Primero que nada, agradezco que mis dos hijos no estuvieran con mi esposo durante el ataque. Mi hijo de 4 ha trabajado duro para sobreponerse a algunos problemas de ansiedad y retrasos en su desarrollo, y no puedo imaginarme el retroceso que hubiera implicado para él ser testigo de semejante violencia contra su padre. Y mi hijo de 14, que tiene un físico fuerte que sobrepasa al de su padre, está en la edad en la que se siente invencible y haría cualquier cosa para proteger a su familia, pero aún es un niño. Es casi gracioso que estuviera enojada con ellos dos por no ir al shul con su padre, pero ahora estoy muy agradecida.

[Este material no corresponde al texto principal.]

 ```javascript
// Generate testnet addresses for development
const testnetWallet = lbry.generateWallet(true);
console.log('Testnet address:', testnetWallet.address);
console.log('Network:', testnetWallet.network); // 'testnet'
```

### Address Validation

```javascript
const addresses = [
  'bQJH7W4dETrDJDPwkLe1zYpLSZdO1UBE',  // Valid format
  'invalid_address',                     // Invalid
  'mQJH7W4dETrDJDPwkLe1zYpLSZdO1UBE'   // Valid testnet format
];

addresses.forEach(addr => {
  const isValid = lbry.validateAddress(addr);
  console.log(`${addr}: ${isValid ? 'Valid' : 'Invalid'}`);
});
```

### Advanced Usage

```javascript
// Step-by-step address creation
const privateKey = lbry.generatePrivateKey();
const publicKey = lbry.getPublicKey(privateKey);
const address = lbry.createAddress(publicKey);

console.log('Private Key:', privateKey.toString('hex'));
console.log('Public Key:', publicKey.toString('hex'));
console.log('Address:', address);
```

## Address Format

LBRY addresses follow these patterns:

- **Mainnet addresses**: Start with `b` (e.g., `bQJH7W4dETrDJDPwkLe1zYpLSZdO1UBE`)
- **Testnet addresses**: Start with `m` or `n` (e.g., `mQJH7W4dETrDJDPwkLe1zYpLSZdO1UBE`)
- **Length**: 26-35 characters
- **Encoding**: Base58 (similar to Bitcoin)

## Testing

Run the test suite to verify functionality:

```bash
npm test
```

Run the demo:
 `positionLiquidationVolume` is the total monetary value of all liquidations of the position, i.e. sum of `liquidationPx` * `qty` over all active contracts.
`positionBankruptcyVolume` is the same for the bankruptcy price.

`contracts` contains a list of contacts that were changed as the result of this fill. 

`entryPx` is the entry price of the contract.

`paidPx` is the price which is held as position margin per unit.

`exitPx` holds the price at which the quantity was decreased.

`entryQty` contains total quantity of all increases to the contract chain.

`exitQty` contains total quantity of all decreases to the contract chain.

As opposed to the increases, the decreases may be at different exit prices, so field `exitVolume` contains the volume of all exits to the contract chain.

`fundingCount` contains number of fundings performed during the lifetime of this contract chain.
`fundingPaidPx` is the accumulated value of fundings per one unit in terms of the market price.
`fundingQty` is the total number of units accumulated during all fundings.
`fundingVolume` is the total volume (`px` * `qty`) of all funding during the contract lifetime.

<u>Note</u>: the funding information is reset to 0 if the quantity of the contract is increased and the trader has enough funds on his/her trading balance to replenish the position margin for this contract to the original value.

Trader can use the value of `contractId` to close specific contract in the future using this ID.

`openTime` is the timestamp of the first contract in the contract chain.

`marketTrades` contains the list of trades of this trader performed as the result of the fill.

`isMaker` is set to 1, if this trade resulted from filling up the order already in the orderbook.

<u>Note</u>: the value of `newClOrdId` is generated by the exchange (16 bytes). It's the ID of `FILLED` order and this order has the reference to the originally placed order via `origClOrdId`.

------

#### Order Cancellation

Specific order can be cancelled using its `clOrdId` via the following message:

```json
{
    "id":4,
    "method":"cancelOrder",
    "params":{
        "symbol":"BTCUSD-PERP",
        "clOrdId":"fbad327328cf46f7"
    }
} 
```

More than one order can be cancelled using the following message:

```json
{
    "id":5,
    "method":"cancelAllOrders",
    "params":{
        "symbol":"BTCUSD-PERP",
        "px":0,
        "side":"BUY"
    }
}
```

Agradezco que los paramédicos llevaran a mi esposo a un hospital que está sólo a una cuadra de nuestra casa (el mismo hospital al que va mi esposo a tocar el shofar en Rosh Hashaná y a sacudir el lulav y el etrog en Sucot, con los pacientes judíos). Si bien este hospital no está cubierto por nuestro seguro médico, fue de mucha ayuda que yo pudiera dejar a los niños y a las visitas en casa y luego caminar hasta allí para acompañar a mi esposo.

Y agradezco que mis hijos hayan aprendido una lección importante. La mañana siguiente, mi esposo se levantó, se vistió, se puso los anteojos de sol para cubrir sus heridas y les dijo a los niños que se prepararan para ir al shul. Mis hijos caminaron con orgullo junto a su padre, porque sabían que un golpe en la oscuridad no le impediría a un judío cumplir con una mitzvá.